• _TASK_
Write out word for word the passage of the Moderate Means Program page starting with "If you are looking" and going on through "a reduced rate.".

• _SELECTION_
***

Updated: July 9, 2024

Legal Help for People Of Moderate Means

The Moderate Means Program is currently closed as we develop and implement improvements to the program.

If you are looking for legal services, please consider using this resource.

MMP's Background

In 2019, more than 2 million people in Washington were found to be of moderate income, falling between 200% and 400% of the Federal Poverty Level. Many moderate income clients in need of legal services cannot afford a full-fee attorney  and do not qualify for free civil legal aid.

The statewide Moderate Means Program strives to bridge that gap with reduced-fee assistance in legal cases involving family, housing, consumer, and unemployment issues that is scaled to the client’s income. The Moderate Means Program connects moderate-income clients with a family, housing, consumer, or unemployment legal issue with legal professionals willing to represent them at a reduced rate.

***

• _PROVIDED DATA_
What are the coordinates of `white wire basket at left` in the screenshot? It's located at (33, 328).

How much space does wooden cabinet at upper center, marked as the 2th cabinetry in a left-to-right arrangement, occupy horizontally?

***

• _TASK ANSWER_
If you are looking for legal services, please consider using this resource.

MMP's Background

In 2019, more than 2 million people in Washington were found to be of moderate income, falling between 200% and 400% of the Federal Poverty Level. Many moderate income clients in need of legal services cannot afford a full-fee attorney  and do not qualify for free civil legal aid.

The statewide Moderate Means Program strives to bridge that gap with reduced-fee assistance in legal cases involving family, housing, consumer, and unemployment issues that is scaled to the client’s income. The Moderate Means Program connects moderate-income clients with a family, housing, consumer, or unemployment legal issue with legal professionals willing to represent them at a reduced rate.